If we paid public school teachers the equivalent of pro hoops players, the nation’s education budget, salaries alone, would be in the neighborhood of $15,000,000,000,000. That’s fifteen with twelve zeroes after it, according to my calculator. I don’t even know what the name for that number is. Fifteen quadrillion? Sure, what the heck.
For scale, this is that number’s decimal point.
Let’s be practical. Pro sports players make the money they make because what they do earns a tremendous amount of money for a tremendous amount of people, from the team owners down to the guys hocking beer in the cheap seats, not to mention merchandise. They get paid what they do because it’s a competitive business and there’s ginormous dumptrucks of moolah to be made.
It isn’t that pro athletes are worth more than teachers as people.

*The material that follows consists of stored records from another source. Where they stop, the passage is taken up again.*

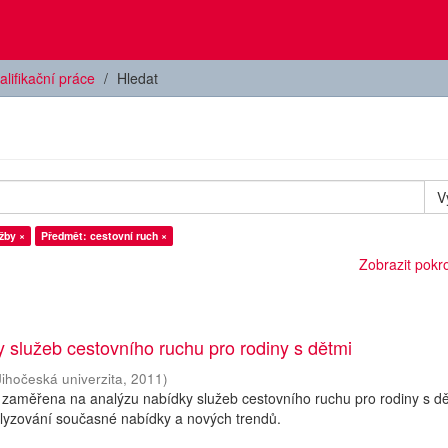
alifikační práce
Hledat
V
žby ×
Předmět: cestovní ruch ×
Zobrazit pokroč
 služeb cestovního ruchu pro rodiny s dětmi
Jihočeská univerzita
,
2011
)
 zaměřena na analýzu nabídky služeb cestovního ruchu pro rodiny s dě
alyzování současné nabídky a nových trendů.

But as machines for making money, let’s be frank– they totally are. Sure, teachers are performing the invaluable task of instructing our kids, but that’s “invaluable” in the same way that memories of your grandma’s sugar cookies are invaluable– super nice, and ultimately priceless, but not the sort of thing you can pay the mortgage with.

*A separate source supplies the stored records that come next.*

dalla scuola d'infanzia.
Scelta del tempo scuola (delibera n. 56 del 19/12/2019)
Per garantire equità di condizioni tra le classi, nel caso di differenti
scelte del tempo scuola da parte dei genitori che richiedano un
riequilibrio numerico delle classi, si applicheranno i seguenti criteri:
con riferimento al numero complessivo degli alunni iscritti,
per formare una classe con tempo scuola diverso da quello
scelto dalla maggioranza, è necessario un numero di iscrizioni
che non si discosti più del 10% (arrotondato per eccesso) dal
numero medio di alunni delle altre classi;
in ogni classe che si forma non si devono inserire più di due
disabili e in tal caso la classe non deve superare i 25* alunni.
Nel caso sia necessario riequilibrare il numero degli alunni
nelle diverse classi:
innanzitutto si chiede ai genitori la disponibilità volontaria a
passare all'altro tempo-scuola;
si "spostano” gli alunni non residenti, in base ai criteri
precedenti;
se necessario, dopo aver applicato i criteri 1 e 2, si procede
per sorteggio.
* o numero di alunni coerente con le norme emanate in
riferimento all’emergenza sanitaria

Again, this isn’t meanness, it’s just reality. You can hate it, but you can’t change it.
But forget the comparison between pro athletes and teachers. Let’s just examine the idea that teachers make less money than they should for the herculean effort they make.

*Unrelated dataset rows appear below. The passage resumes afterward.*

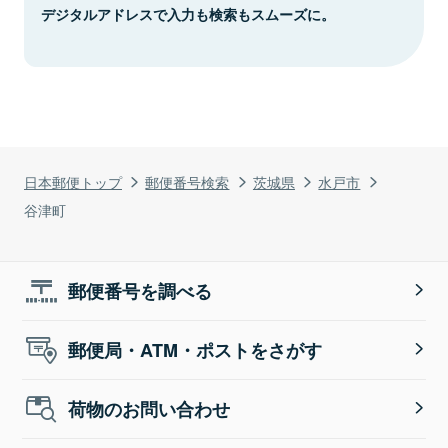
デジタルアドレスで入力も検索もスムーズに。
日本郵便トップ
郵便番号検索
茨城県
水戸市
谷津町
郵便番号を調べる
郵便局・ATM・ポストをさがす
荷物のお問い合わせ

Now, I love teachers. I used to be one. I’ve taught at the grade school, high school and college levels. Teaching is in my blood, people! Respect!
Obviously we should pay teachers enough that they are able to do their jobs without financial distraction, assuming that it is feasible from a budgetary perspective. But beyond that, is it really a sign of massive disrespect or misplaced priorities that we don’t pay teachers immensely more?
Let’s be totally frank: over and over, the evidence shows that paying teachers more simply does not equate to better grades. In fact, the strongest proponents of higher teacher salaries are, ironically, the most vocal opponents of teacher merit pay– that is, salary benefits for higher performing teachers. Why? Because “each individual student learns differently and has different access to educational resources”, meaning no teacher can be held responsible for the myriad influences that dictate any student’s academic performance. Thus, ironically, everyone seems to be in agreement that paying teachers more does not positively influence grades.
It just feels better to pay teachers more. And truthfully, I am not opposed to it. Who would be? If the budget can afford it, teachers should be paid as well as possible. Unfortunately, that initial qualification– the budget– is the sticky point.
“Of course money doesn’t grow on trees. It grows underground, like a potato. Right?”
And that’s kind of a unifying factor in a lot of this, isn’t it? This childlike– even childish– refusal to acknowledge that there are real life limitations to the good we all want to do?
We can debate about whether it’s better to spend more money on teachers or roads, because that money is, in fact, limited by what the taxpayers in any given locale can afford.
We can argue about what the minimum wage should be, but it’s foolish not to count the all-too-real factor that it’s a lot of small business owners who pay those wages, not us, and their budgets are usually extremely finite.
We can all agree that judging harshly and superficially is (sorta) bad, while acknowledging the reality that judging others is an essential life skill, one that we all use every day, constantly.
And we can likely all agree on the basic tenet that voting, while an inalienable right, is best done when people have taken the time to learn about the issues and make informed (if occasionally misguided) decisions.
And we all could agree to debate these issues, if not for the black-and-white/good-and-evil nature of modern American politics. Floating a superficially unpopular idea– even an ultimately logical and potentially healthy one– does not generate debate and discussion. After all, debate and discussion take work. They take concerted thought and patience and a willingness to consider opposing perspectives. And really, with so many cheap, easy, knee-jerk alternatives, who wants to make the effort?
In short, I may be wrong about everything I just said. The question is, can you tell me why?